The syllabus and structure of the program has held up pretty well so far, but we’ll see how it goes the rest of the way.

I think a lot of people will focus on the idea of launching a side project to the world, but it’s not necessarily clear to someone who casually checks out the program that there are smaller assignments that don’t seem directly connected to launching. For example, there’s an assignment to hire someone to work with off of TaskRabbit, and another to post something that garners twenty retweets. How do you see these assignments fitting into the greater context of the run up to the project launch?

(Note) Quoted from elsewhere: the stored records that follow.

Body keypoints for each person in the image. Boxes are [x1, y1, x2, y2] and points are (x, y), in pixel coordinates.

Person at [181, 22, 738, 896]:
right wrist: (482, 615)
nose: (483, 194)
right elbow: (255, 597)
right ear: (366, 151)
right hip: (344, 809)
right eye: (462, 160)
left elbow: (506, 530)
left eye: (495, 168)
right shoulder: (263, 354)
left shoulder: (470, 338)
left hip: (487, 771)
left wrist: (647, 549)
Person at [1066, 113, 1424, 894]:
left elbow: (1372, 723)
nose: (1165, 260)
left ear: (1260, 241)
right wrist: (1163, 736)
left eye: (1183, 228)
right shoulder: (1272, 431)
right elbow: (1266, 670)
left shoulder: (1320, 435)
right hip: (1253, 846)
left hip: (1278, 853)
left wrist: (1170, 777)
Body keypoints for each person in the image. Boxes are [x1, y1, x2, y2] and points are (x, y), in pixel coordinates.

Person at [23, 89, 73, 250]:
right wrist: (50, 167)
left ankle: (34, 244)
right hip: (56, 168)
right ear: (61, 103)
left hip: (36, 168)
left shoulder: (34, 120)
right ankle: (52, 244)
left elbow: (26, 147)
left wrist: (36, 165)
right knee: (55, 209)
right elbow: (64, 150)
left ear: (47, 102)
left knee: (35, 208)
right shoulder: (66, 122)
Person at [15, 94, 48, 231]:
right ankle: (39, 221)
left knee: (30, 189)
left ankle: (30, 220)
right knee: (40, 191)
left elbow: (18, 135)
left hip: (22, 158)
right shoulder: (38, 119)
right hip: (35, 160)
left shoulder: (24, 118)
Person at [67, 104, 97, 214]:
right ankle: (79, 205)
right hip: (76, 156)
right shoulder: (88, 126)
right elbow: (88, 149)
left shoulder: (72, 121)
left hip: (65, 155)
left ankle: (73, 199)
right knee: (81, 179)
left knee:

One of the biggest lessons from working at Union Square Ventures was that we’re living in a world that is becoming increasingly connected via networks. For example, Twitter is an amplification network that enables individuals to broadcast messages; oDesk or Amazon Mechanical Turk are labor networks that enable you to get more done faster.

Just as it’s important to become proficient at coding or photoshop, it’s increasingly important for independent creators to learn to leverage these emerging networks. There’s a difference between being a proficient user of the Facebook UI and understanding the cultural dynamics of how Facebook works in order to leverage it (or not) for your own purposes.

The other thing is that it’s incredibly important to get comfortable working in public. Doing so allows for possibilities to emerge that you might not otherwise encounter if you’re working in a more closed way. So, the assignments and the blogging requirement are ways to help people get used to that.

One of the most interesting aspects of the boot camp is that it concludes with a talk about the lessons each participant learned instead of a demo of their project. What, to you, are the biggest benefits of that format? What made it a better fit than a demo day event?

When you’re just getting started with an idea, the focus should be on learning vs. achievement.

There’s so much to understand, and we often have to negotiate the vision we have in our heads with the reality of how people behave in real life. So, there’s a broad range of possibilities here. You might figure out that you don’t really want to work on your idea. Or, you might discover that the real opportunity is just one small part of the idea you originally started with. Both are equally valid. You need to let things emerge, and then you need to have the time and space to reflect, synthesize, and then act accordingly.

Ultimately, this is about helping people develop their own intuition. And that’s where having a set of classmates is so incredibly valuable: you’re sharing what you’ve learned and then you get to benefit from their lessons, too. You never know what impact that will have.

Without a doubt, Orbital exists because of teaching Entrepreneurial Design at SVA. As I’ve taught over the past three years, I’ve also witnessed and learned from the narratives of 30+ students. It’s had a tremendous effect on me, and I would never have predicted that this would have come from that.